What is the purpose of meditation?
There are many reasons why one might be drawn to meditation—curiosity, inner peace, mental stability, relaxation, self-realization, spiritual freedom. Whatever the reason may be for beginning the practice, meditation will soon reveal far more to us than we could have possibly imagined. It is a practice that brings us beyond the superficial layer of everyday thoughts and concerns, and into a deeper awareness of life and of ourselves.
Meditation has been practiced for thousands of years as one of the fundamental and core practices of many spiritual and philosophical traditions. Through meditation, yogis and sages were able to gain profound insights into the nature of reality, some of which are only recently being discovered through modern scientific research.
One of the most notable meditation masters was a man named Siddhartha Gautama, who later became known as “The Buddha” meaning “the one who is awake.” The teachings of the Buddha can be summarized in his statement “perfectly tame your own mind.” The Buddha taught that it is the mind which shapes our experience of life, and when we are ignorant of the mind, it often causes us unnecessary suffering from its blind habits, reactions, and negative thought patterns. If one can become aware of the mind, however, one can see how the mind generates suffering, and one can train it to no longer create unnecessary misery, but instead to be a source of joy and peace. The primary means of training the mind is through the practices of mindfulness and meditation.
Meditation is really a way of being and perceiving, but typically, meditation refers to the traditional practice of seated meditation (link article on how to practice meditation), whereas mindfulness refers to carrying this meditative way of being into our everyday lives.

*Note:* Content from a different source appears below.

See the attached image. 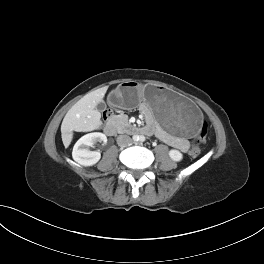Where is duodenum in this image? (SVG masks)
I'll return each instance as SVG.
<instances>
[{"instance_id": "410a0bca", "label": "duodenum", "mask_w": 264, "mask_h": 264, "mask_svg": "<svg viewBox=\"0 0 264 264\" xmlns=\"http://www.w3.org/2000/svg\"><path fill=\"white\" fill-rule=\"evenodd\" d=\"M123 131L128 134H143L149 132V129L129 125ZM104 132L109 136H113L118 132V126L113 120H108L105 123Z\"/></svg>"}]
</instances>
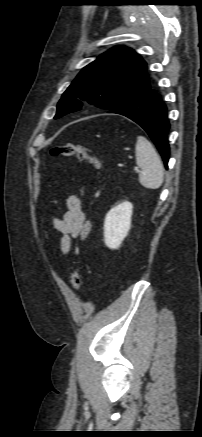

Meditation and mindfulness are complimentary to one another, and are both essentially about bringing our attention to the reality of the present moment as it is, and allowing ourselves to experience life in the present moment without projecting our thoughts, opinions and judgements onto our direct experience.
Meditation and emotions
Though many of us are unaware of it, we are constantly projecting our thoughts onto our immediate experience, and in doing so, we overlook the reality of our experience and often create unnecessary problems for ourselves. We make up stories about our circumstances, we form opinions and beliefs, we impose our judgements and views, and have all kinds of thoughts about life, which really only exist in our minds.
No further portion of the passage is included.